**CHALLENGE**
Reproduce the lines below word for word, keeping every character and bracket unchanged.

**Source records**
------------------------------------

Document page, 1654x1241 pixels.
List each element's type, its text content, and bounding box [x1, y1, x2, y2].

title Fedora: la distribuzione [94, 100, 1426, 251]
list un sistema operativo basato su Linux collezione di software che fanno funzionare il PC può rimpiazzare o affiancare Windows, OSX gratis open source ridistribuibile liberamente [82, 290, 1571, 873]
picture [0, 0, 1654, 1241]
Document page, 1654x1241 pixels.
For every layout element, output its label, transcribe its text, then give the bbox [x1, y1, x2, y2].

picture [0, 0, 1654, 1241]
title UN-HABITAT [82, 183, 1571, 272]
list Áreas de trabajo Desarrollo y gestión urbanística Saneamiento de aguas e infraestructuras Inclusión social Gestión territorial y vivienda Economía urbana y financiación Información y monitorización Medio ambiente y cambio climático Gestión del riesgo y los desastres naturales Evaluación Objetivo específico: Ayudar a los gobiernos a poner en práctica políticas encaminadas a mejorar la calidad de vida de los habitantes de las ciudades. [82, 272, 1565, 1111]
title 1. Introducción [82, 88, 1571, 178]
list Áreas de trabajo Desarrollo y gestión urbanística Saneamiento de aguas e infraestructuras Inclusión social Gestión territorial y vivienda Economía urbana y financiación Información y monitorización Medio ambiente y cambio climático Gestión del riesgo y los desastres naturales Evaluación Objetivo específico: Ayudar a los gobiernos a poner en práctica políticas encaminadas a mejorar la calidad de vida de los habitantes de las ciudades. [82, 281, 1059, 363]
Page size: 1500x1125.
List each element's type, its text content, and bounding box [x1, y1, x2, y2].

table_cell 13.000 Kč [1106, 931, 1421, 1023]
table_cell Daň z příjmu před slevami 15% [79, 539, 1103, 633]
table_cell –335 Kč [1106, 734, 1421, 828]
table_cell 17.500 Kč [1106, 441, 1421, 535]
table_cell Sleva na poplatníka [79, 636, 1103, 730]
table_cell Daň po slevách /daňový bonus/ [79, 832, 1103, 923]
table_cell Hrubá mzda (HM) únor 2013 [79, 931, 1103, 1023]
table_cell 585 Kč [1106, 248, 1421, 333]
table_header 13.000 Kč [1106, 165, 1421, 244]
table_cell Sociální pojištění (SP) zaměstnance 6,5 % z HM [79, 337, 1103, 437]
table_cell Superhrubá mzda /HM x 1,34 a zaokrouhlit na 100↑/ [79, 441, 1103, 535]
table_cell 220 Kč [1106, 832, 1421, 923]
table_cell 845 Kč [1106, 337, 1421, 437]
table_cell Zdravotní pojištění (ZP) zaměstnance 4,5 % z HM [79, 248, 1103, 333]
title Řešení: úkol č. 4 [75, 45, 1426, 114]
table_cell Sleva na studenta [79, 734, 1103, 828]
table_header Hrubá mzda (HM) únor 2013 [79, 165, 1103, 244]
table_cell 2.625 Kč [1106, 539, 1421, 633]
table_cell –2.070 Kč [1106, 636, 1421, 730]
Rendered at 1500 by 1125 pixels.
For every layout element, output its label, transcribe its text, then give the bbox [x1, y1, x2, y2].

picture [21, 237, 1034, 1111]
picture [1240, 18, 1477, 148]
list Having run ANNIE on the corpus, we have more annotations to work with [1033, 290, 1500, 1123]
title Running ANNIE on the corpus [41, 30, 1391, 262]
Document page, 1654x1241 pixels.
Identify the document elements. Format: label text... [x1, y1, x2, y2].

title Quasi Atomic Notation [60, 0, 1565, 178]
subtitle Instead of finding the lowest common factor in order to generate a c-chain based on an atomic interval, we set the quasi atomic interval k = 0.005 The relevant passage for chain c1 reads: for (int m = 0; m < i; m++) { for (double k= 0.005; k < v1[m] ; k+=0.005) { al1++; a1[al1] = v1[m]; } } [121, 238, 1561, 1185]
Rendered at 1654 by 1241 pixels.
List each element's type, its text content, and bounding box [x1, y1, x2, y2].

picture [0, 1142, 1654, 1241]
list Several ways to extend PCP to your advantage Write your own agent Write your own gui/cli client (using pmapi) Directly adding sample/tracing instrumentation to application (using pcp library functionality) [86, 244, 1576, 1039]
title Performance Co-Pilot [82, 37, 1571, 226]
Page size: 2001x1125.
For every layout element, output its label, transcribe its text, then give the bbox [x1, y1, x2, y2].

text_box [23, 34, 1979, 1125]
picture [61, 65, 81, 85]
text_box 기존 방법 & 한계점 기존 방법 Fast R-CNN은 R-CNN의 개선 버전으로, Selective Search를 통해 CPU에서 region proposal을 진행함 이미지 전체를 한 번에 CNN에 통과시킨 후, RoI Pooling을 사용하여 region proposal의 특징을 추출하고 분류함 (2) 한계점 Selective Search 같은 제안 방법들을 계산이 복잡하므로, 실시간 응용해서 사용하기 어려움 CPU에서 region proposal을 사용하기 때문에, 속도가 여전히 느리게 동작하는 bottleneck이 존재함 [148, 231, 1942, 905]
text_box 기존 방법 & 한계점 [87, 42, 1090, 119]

------------------------------------

**FINISHED TASK**
Document page, 1654x1241 pixels.
List each element's type, its text content, and bounding box [x1, y1, x2, y2].

title Fedora: la distribuzione [94, 100, 1426, 251]
list un sistema operativo basato su Linux collezione di software che fanno funzionare il PC può rimpiazzare o affiancare Windows, OSX gratis open source ridistribuibile liberamente [82, 290, 1571, 873]
picture [0, 0, 1654, 1241]
Document page, 1654x1241 pixels.
For every layout element, output its label, transcribe its text, then give the bbox [x1, y1, x2, y2].

picture [0, 0, 1654, 1241]
title UN-HABITAT [82, 183, 1571, 272]
list Áreas de trabajo Desarrollo y gestión urbanística Saneamiento de aguas e infraestructuras Inclusión social Gestión territorial y vivienda Economía urbana y financiación Información y monitorización Medio ambiente y cambio climático Gestión del riesgo y los desastres naturales Evaluación Objetivo específico: Ayudar a los gobiernos a poner en práctica políticas encaminadas a mejorar la calidad de vida de los habitantes de las ciudades. [82, 272, 1565, 1111]
title 1. Introducción [82, 88, 1571, 178]
list Áreas de trabajo Desarrollo y gestión urbanística Saneamiento de aguas e infraestructuras Inclusión social Gestión territorial y vivienda Economía urbana y financiación Información y monitorización Medio ambiente y cambio climático Gestión del riesgo y los desastres naturales Evaluación Objetivo específico: Ayudar a los gobiernos a poner en práctica políticas encaminadas a mejorar la calidad de vida de los habitantes de las ciudades. [82, 281, 1059, 363]
Page size: 1500x1125.
List each element's type, its text content, and bounding box [x1, y1, x2, y2].

table_cell 13.000 Kč [1106, 931, 1421, 1023]
table_cell Daň z příjmu před slevami 15% [79, 539, 1103, 633]
table_cell –335 Kč [1106, 734, 1421, 828]
table_cell 17.500 Kč [1106, 441, 1421, 535]
table_cell Sleva na poplatníka [79, 636, 1103, 730]
table_cell Daň po slevách /daňový bonus/ [79, 832, 1103, 923]
table_cell Hrubá mzda (HM) únor 2013 [79, 931, 1103, 1023]
table_cell 585 Kč [1106, 248, 1421, 333]
table_header 13.000 Kč [1106, 165, 1421, 244]
table_cell Sociální pojištění (SP) zaměstnance 6,5 % z HM [79, 337, 1103, 437]
table_cell Superhrubá mzda /HM x 1,34 a zaokrouhlit na 100↑/ [79, 441, 1103, 535]
table_cell 220 Kč [1106, 832, 1421, 923]
table_cell 845 Kč [1106, 337, 1421, 437]
table_cell Zdravotní pojištění (ZP) zaměstnance 4,5 % z HM [79, 248, 1103, 333]
title Řešení: úkol č. 4 [75, 45, 1426, 114]
table_cell Sleva na studenta [79, 734, 1103, 828]
table_header Hrubá mzda (HM) únor 2013 [79, 165, 1103, 244]
table_cell 2.625 Kč [1106, 539, 1421, 633]
table_cell –2.070 Kč [1106, 636, 1421, 730]
Rendered at 1500 by 1125 pixels.
For every layout element, output its label, transcribe its text, then give the bbox [x1, y1, x2, y2].

picture [21, 237, 1034, 1111]
picture [1240, 18, 1477, 148]
list Having run ANNIE on the corpus, we have more annotations to work with [1033, 290, 1500, 1123]
title Running ANNIE on the corpus [41, 30, 1391, 262]
Document page, 1654x1241 pixels.
Identify the document elements. Format: label text... [x1, y1, x2, y2].

title Quasi Atomic Notation [60, 0, 1565, 178]
subtitle Instead of finding the lowest common factor in order to generate a c-chain based on an atomic interval, we set the quasi atomic interval k = 0.005 The relevant passage for chain c1 reads: for (int m = 0; m < i; m++) { for (double k= 0.005; k < v1[m] ; k+=0.005) { al1++; a1[al1] = v1[m]; } } [121, 238, 1561, 1185]
Rendered at 1654 by 1241 pixels.
List each element's type, its text content, and bounding box [x1, y1, x2, y2].

picture [0, 1142, 1654, 1241]
list Several ways to extend PCP to your advantage Write your own agent Write your own gui/cli client (using pmapi) Directly adding sample/tracing instrumentation to application (using pcp library functionality) [86, 244, 1576, 1039]
title Performance Co-Pilot [82, 37, 1571, 226]
Page size: 2001x1125.
For every layout element, output its label, transcribe its text, then give the bbox [x1, y1, x2, y2].

text_box [23, 34, 1979, 1125]
picture [61, 65, 81, 85]
text_box 기존 방법 & 한계점 기존 방법 Fast R-CNN은 R-CNN의 개선 버전으로, Selective Search를 통해 CPU에서 region proposal을 진행함 이미지 전체를 한 번에 CNN에 통과시킨 후, RoI Pooling을 사용하여 region proposal의 특징을 추출하고 분류함 (2) 한계점 Selective Search 같은 제안 방법들을 계산이 복잡하므로, 실시간 응용해서 사용하기 어려움 CPU에서 region proposal을 사용하기 때문에, 속도가 여전히 느리게 동작하는 bottleneck이 존재함 [148, 231, 1942, 905]
text_box 기존 방법 & 한계점 [87, 42, 1090, 119]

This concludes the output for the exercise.